Liver . Diffuse lesions: cirrhosis, fatty infiltration, sarcoidosis, liver fibrosis, Hodgkin's disease, granulomatosis. Focal lesions: hydatid cyst, congenital cysts, primitive or metastatic tumors, abscesses.
Bile ducts . Gallstones, gallstones; cholecystitis (difficult), choledochal lithiasis, intra- and extrahepatic cholestasis.
Pancreas . Acute and chronic pancreatitis, pseudocysts of the pancreas .; pancreatic abscess, tumors of the pancreas.
Spleen : Splenomegaly, trauma.
Abdominal lymphadenopathy . Para-aortic, retroperitoneal, hilar of organs, Hodlgkin's disease, lymphosarcomas.
Other processes . Ascites, ovarian cysts, vascular disorders (dilations, compressions, thrombosis, aneurysms).

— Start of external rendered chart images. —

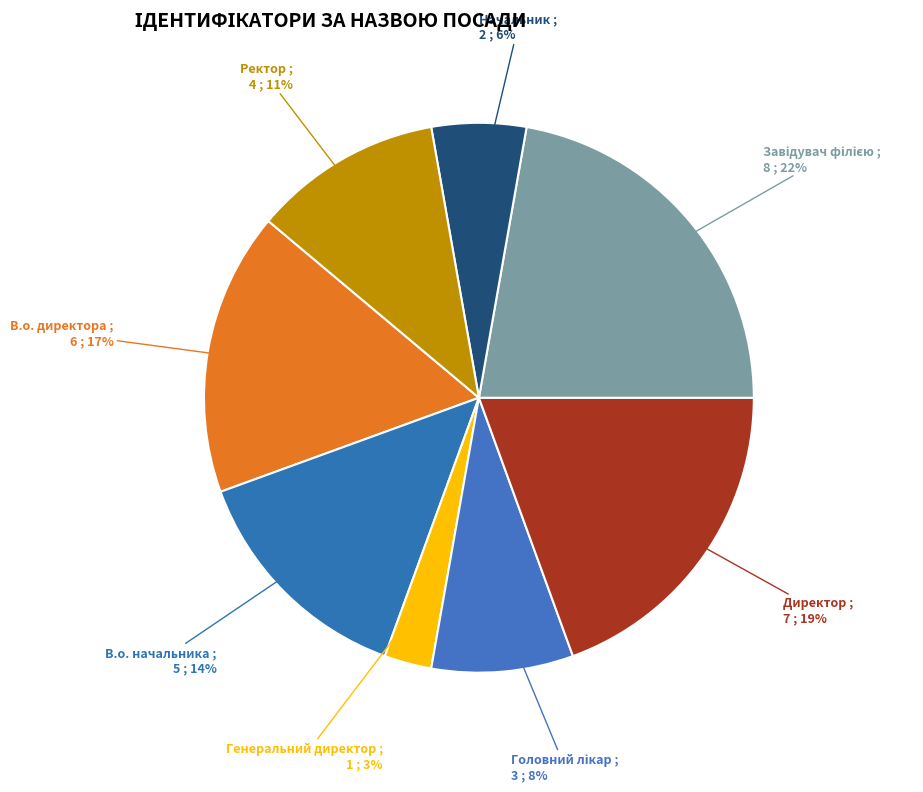

Does any single category account for the majority?

No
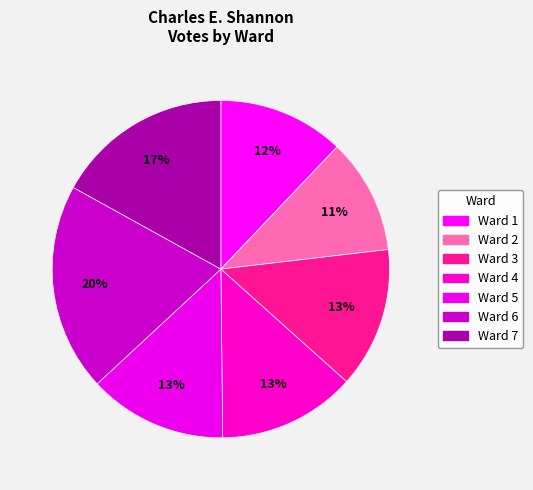

To the nearest percent, what portion does Ward 1 represent?

12%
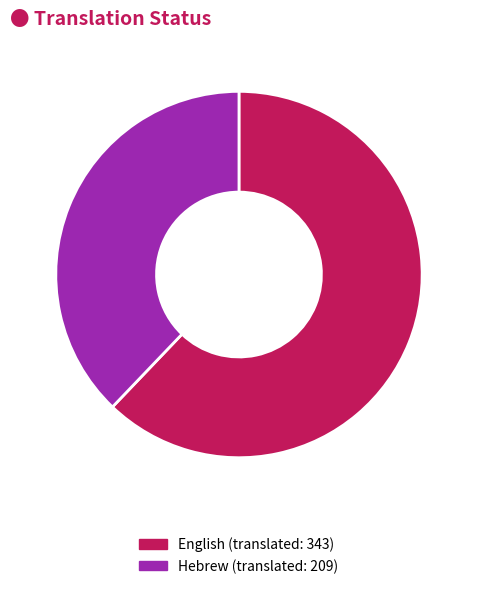

What is the ratio of the value at Hebrew to the value at English?

0.6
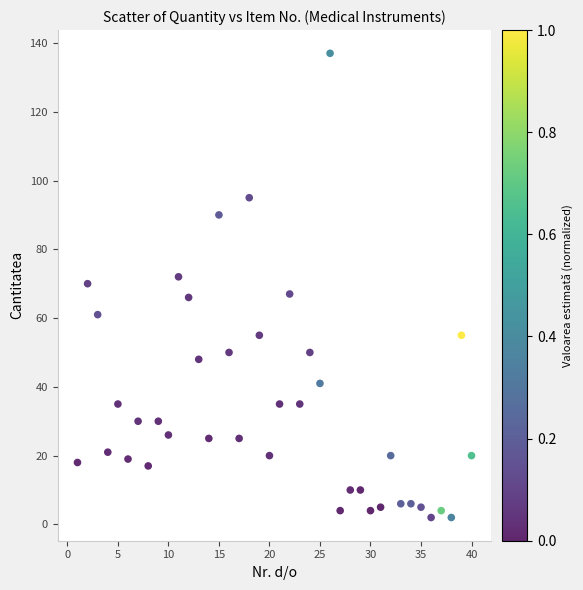

What is the range of X values (max minus min)?

39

Computed tomography, or computed axial tomography, is a very advanced imaging method that contributes to the diagnosis in certain cases of acute abdomen. Its indications are:
Liver . Localized lesions: tumors, cysts, abscesses, hematomas (Fig. 31-7). Fat degeneration, hemochromatosis, cirrhosis. Bile duct dilation and differential diagnosis of jaundice. Location of lesions for percutaneous biopsy. Ascites
Pancreas . Acute pancreatitis. Cystic abnormalities: pseudocysts, abscesses, hematomas; cystadenomas; carcinomas .: cystic. Calcifications Atrophy. Wirsung duct dilation. Neoplasms and benign tumors (Fig. 31-8).